Armas químicas: Moscou descarta retomar investigação sobre a Síria

Nações Unidas, Estados Unidos, 21 Nov 2017 (AFP) - A Rússia descartou qualquer iniciativa ocidental de continuar com as investigações internacionais sobre o uso de armas químicas na Síria, em um momento em que o presidente russo, Vladimir Putin, recebia seu contraparte sírio, Bashar al-Assad, de acordo com diplomatas.

Durante consultas celebradas na noite de segunda-feira (20), a Rússia "fechou definitivamente o caixão" do chamado JIM, grupo de especialistas da ONU e da OIAC (Organização para a Proibição de Armas Químicas), ao rejeitar uma iniciativa da Suécia para prorrogar seu mandato, que expirou à meia-noite de quinta-feira, informou um dos diplomatas, que pediu para ter sua identidade preservada.

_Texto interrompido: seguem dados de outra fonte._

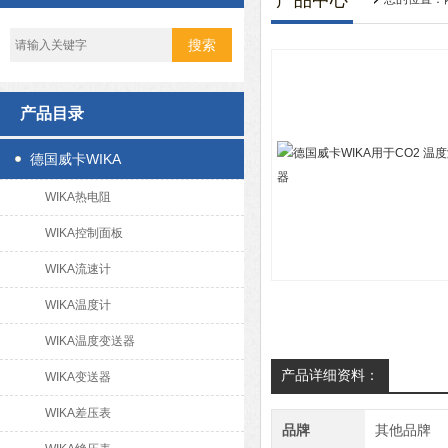
产品中心
产品目录
德国威卡WIKA
WIKA热电阻
WIKA控制面板
WIKA流速计
WIKA温度计
WIKA温度变送器
产品详细资料：
WIKA变送器
WIKA差压表
品牌
其他品牌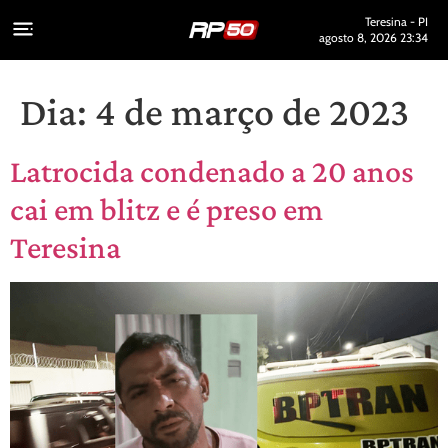
Teresina - PI
agosto 8, 2026 23:34
Dia:
4 de março de 2023
Latrocida condenado a 20 anos
cai em blitz e é preso em
Teresina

Na sexta-feira passada, a Rússia tinha vetado pela segunda vez em 24 horas um projeto de resolução para renovar o mandato do JIM (Mecanismo de Investigação Conjunta).

A Rússia criticou duramente o JIM por responsabilizar, em seu último relatório, a força aérea síria pelo ataque com gás sarin contra a localidade opositora de Khan Sheikhun, em 4 de abril, que deixou mais de 80 mortos e chamou atenção da comunidade internacional pelas imagens que circularam de cadáveres de crianças.

Em outros informes publicados no passado, o painel investigador determinou que as forças governamentais sírias realizaram ataques com cloro em três povoados em 2014 e 2015, e que o grupo extremista Estado Islâmico usou gás sarin em 2015.

A impossibilidade de salvar o JIM no Conselho de Segurança ocorreu semanas antes de a ONU lançar, em 28 de novembro, uma nova rodada de negociações em Genebra para encontrar uma solução diplomática aos seis anos de guerra síria, que deixou mais de 300.000 mortos.

Putin, por sua vez, informou ao presidente Donald Trump "sobre os principais resultados do encontro com Assad, que ocorreu em 20 de novembro, no qual o líder sírio confirmou seu compromisso com o processo político (e) com realizar uma reforma constitucional e eleições presidenciais e parlamentares", anunciou o Kremlin sobre a reunião celebrada pelos dois dirigentes em Sochi (sudoeste da Rússia).

Durante a conversa com Trump, Putin destacou a "necessidade de manter intactas a soberania da Síria, sua independência e sua integridade territorial", acrescentou a Presidência russa.